Problem details:
Return the naming lines of every row below verbatim, and leave the pictures out of your answer.

Dataset entries:
※
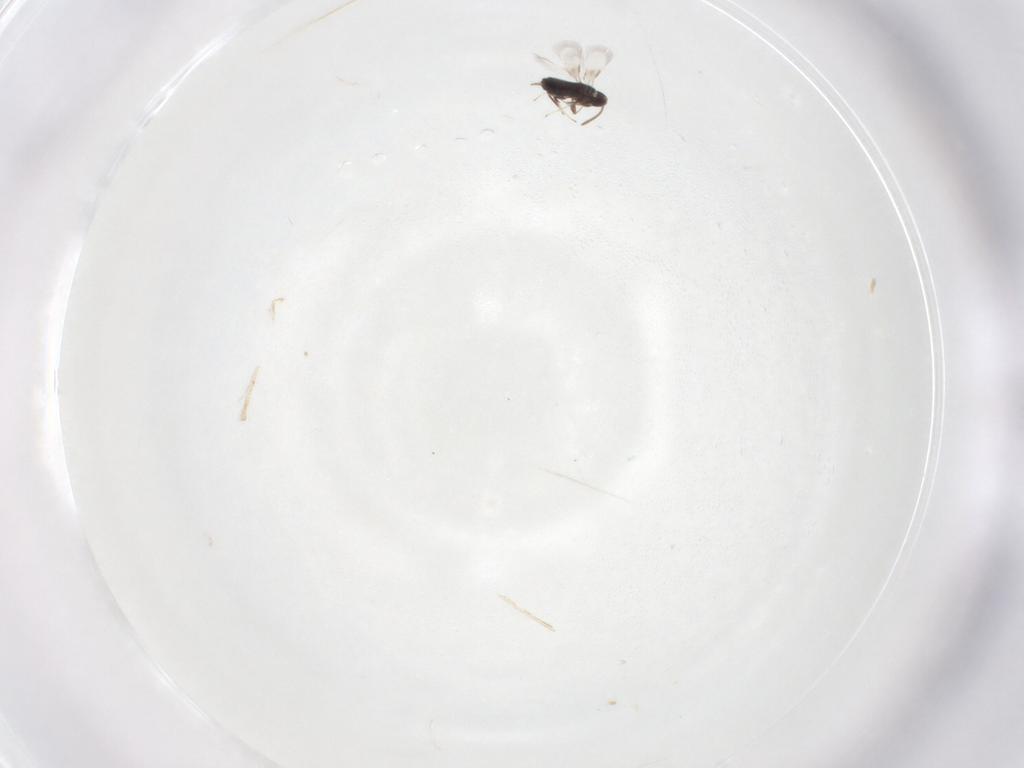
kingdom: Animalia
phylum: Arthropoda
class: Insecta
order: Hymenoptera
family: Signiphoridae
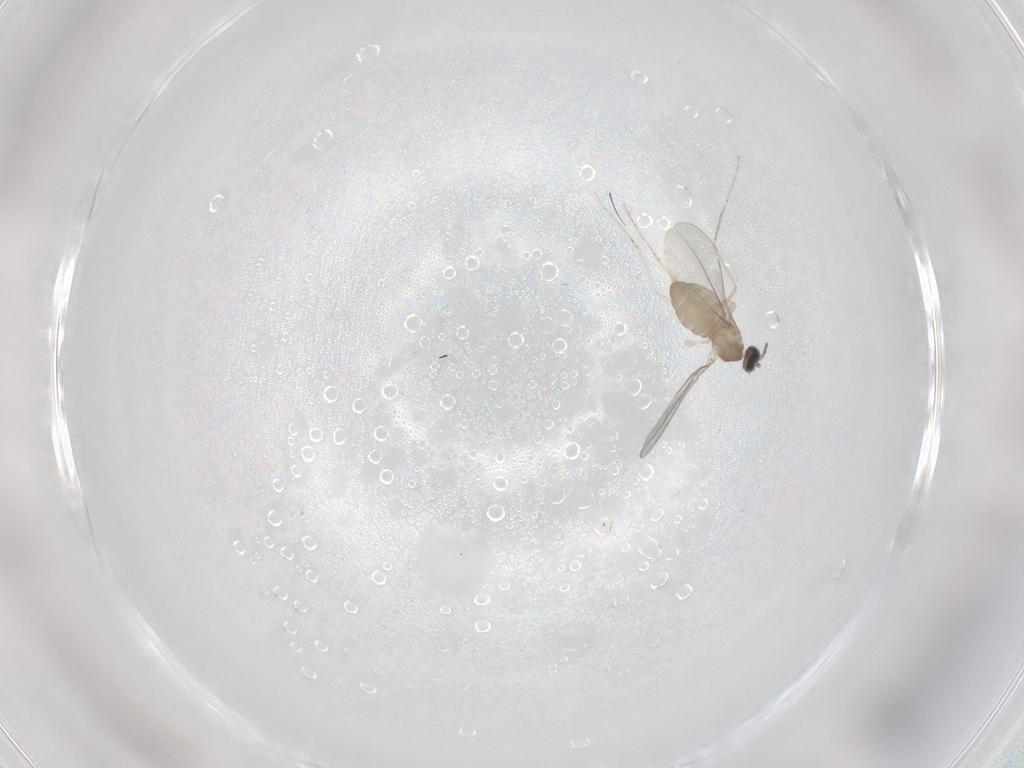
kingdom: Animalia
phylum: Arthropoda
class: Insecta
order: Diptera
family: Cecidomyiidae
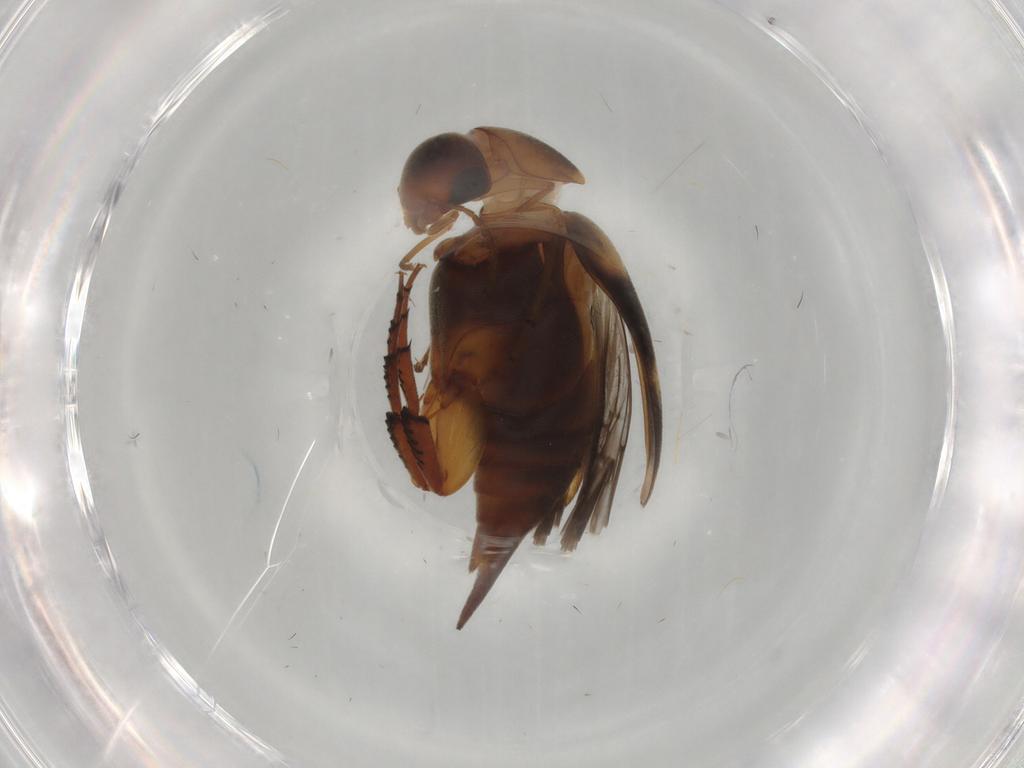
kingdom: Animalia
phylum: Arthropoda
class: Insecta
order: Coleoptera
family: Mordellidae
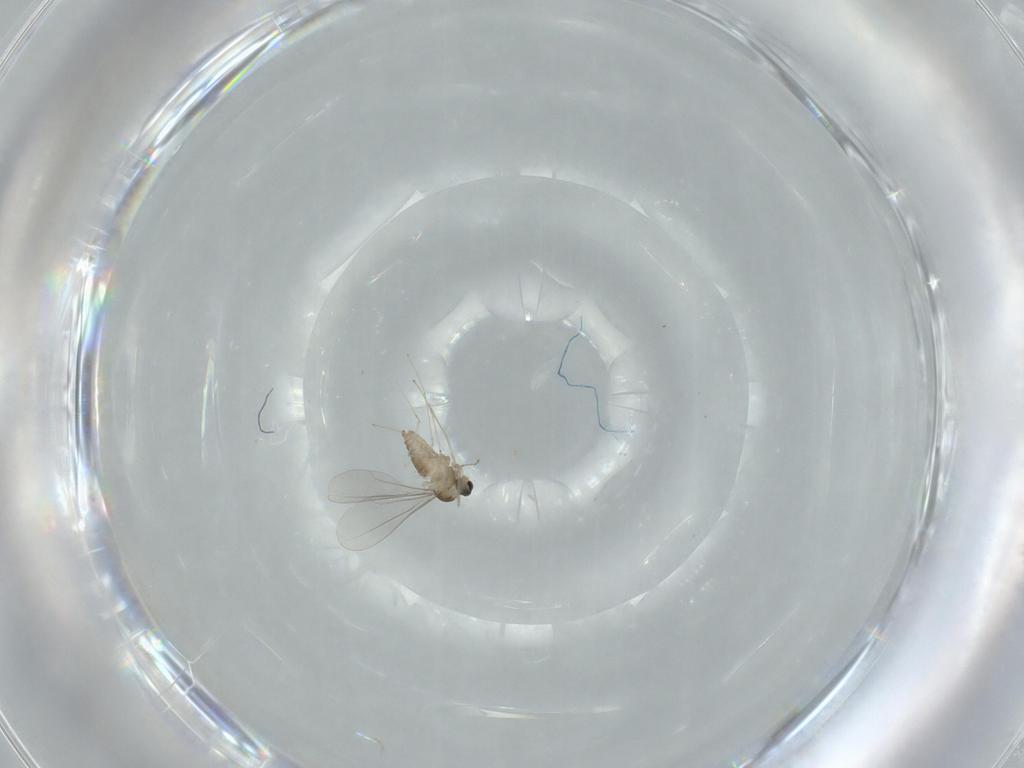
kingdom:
※
Exercise result:
kingdom: Animalia
phylum: Arthropoda
class: Insecta
order: Hymenoptera
family: Signiphoridae
kingdom: Animalia
phylum: Arthropoda
class: Insecta
order: Diptera
family: Cecidomyiidae
kingdom: Animalia
phylum: Arthropoda
class: Insecta
order: Coleoptera
family: Mordellidae
kingdom:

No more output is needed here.